- [The problem] Of all the entries below, retype only the lines from the one with "kali dramanya meledak di pasaran." through the one with "keras kita berteriak", exactly as they appear.

- [Task material]
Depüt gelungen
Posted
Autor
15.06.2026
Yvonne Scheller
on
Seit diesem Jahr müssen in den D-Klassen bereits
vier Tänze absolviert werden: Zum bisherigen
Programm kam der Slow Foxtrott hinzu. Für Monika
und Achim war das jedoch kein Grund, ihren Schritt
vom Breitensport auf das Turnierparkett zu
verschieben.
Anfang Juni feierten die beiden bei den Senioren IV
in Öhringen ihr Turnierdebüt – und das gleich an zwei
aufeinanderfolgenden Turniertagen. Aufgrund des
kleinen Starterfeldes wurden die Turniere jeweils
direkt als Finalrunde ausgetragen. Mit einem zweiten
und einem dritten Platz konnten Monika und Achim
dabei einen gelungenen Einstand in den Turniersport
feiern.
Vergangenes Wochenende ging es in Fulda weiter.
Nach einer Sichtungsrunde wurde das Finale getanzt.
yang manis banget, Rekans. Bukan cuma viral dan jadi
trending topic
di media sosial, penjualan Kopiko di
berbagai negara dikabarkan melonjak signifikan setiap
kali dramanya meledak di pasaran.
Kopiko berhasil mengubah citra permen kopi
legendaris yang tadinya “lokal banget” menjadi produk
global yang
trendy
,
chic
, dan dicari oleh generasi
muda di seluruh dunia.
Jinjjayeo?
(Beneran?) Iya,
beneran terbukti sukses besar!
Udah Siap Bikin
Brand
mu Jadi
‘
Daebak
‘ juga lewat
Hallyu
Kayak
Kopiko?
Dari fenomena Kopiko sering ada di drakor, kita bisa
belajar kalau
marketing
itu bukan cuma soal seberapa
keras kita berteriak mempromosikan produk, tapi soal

---

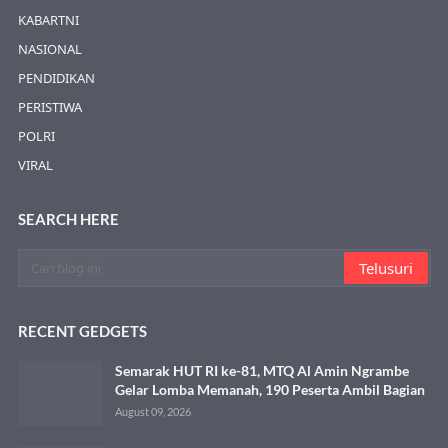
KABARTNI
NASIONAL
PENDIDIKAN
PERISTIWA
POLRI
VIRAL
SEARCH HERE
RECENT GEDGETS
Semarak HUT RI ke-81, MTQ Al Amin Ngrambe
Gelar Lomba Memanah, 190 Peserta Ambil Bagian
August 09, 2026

- [Answer section]
kali dramanya meledak di pasaran.
Kopiko berhasil mengubah citra permen kopi
legendaris yang tadinya “lokal banget” menjadi produk
global yang
trendy
,
chic
, dan dicari oleh generasi
muda di seluruh dunia.
Jinjjayeo?
(Beneran?) Iya,
beneran terbukti sukses besar!
Udah Siap Bikin
Brand
mu Jadi
‘
Daebak
‘ juga lewat
Hallyu
Kayak
Kopiko?
Dari fenomena Kopiko sering ada di drakor, kita bisa
belajar kalau
marketing
itu bukan cuma soal seberapa
keras kita berteriak mempromosikan produk, tapi soal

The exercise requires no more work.